Comparing Pointers Using Relational Operators
When two pointers to objects of the same type are compared, the result is determined by the location of the objects pointed to in the program's address space. Pointers can also be compared to a constant expression that evaluates to 0 or to a pointer of type void *. If a pointer comparison is made against a pointer of type void *, the other pointer is implicitly converted to type void *. Then the comparison is made.
Two pointers of different types cannot be compared unless:
One type is a class type derived from the other type.
At least one of the pointers is explicitly converted (cast) to type void *. (The other pointer is implicitly converted to type void * for the conversion.)

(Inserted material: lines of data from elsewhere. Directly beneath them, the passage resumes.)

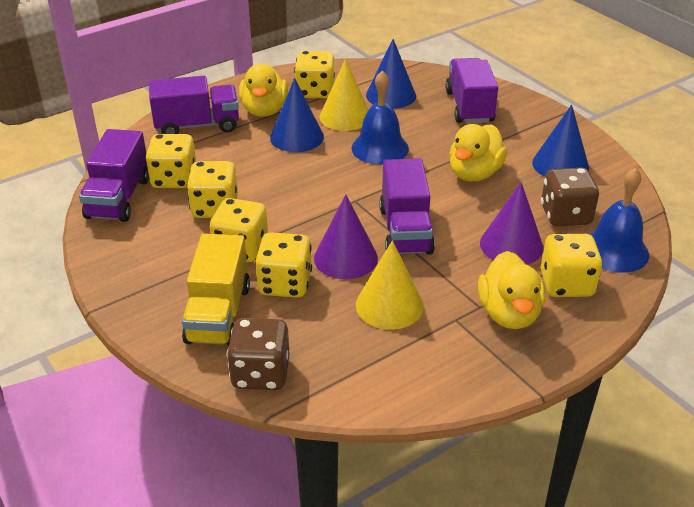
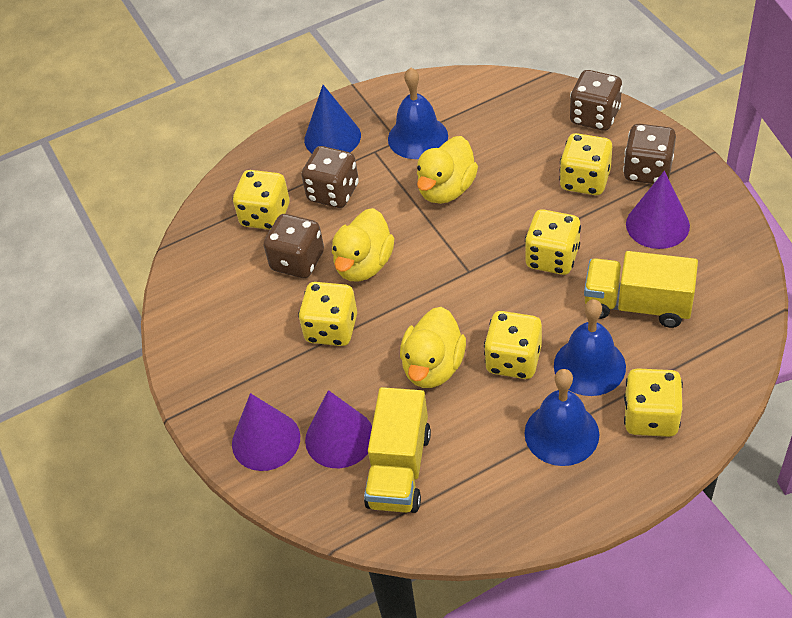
blue bell: 2 -> 3
blue cone: 3 -> 1
brown dice: 2 -> 4
purple cone: 2 -> 3
purple truck: 4 -> 0
yellow cone: 2 -> 0
yellow truck: 1 -> 2

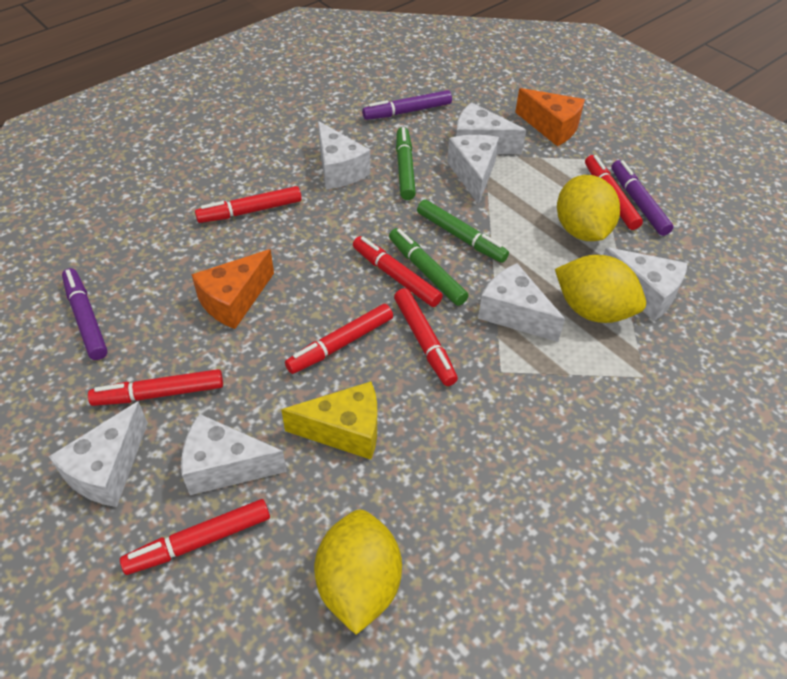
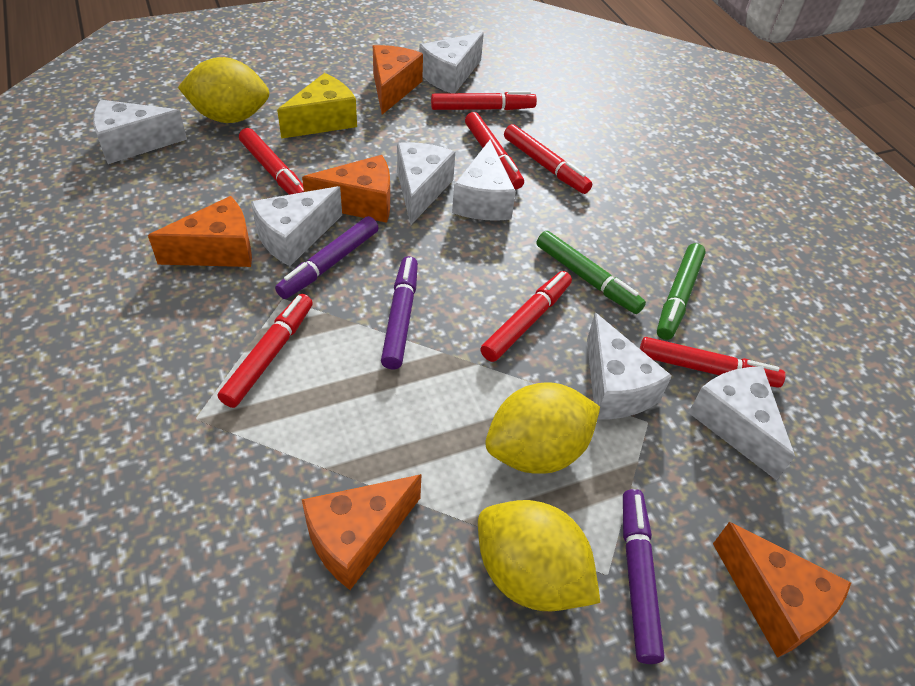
green marker: 3 -> 2
orange cheese: 2 -> 5

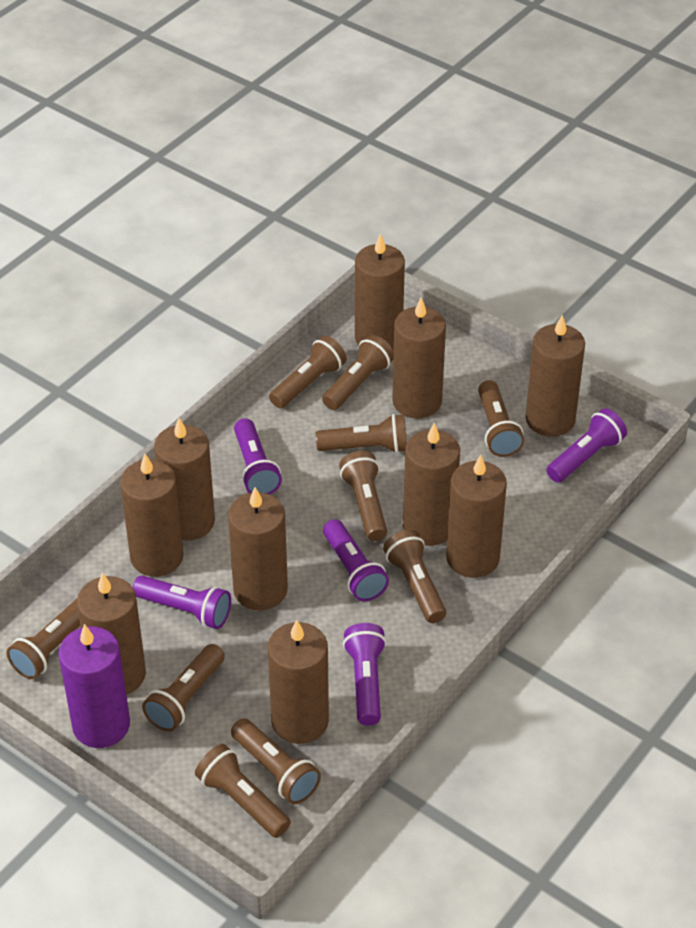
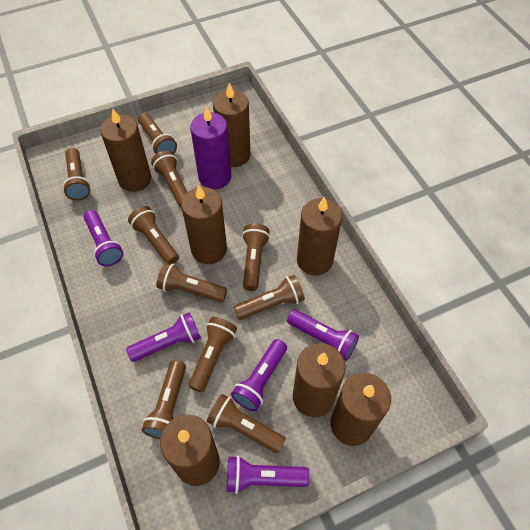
brown candle: 10 -> 7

Two pointers of the same type that point to the same object are guaranteed to compare equal. If two pointers to nonstatic members of an object are compared, the following rules apply:
If the class type is not a union, and if the two members are not separated by an access-specifier, such as public, protected, or private, the pointer to the member declared last will compare greater than the pointer to the member declared earlier. (For information on access-specifier, see the Syntax section in Access Specifiers.)
If the two members are separated by an access-specifier, the results are undefined.
If the class type is a union, pointers to different data members in that union compare equal.
If two pointers point to elements of the same array or to the element one beyond the end of the array, the pointer to the object with the higher subscript compares higher. Comparison of pointers is guaranteed valid only when the pointers refer to objects in the same array or to the location one past the end of the array.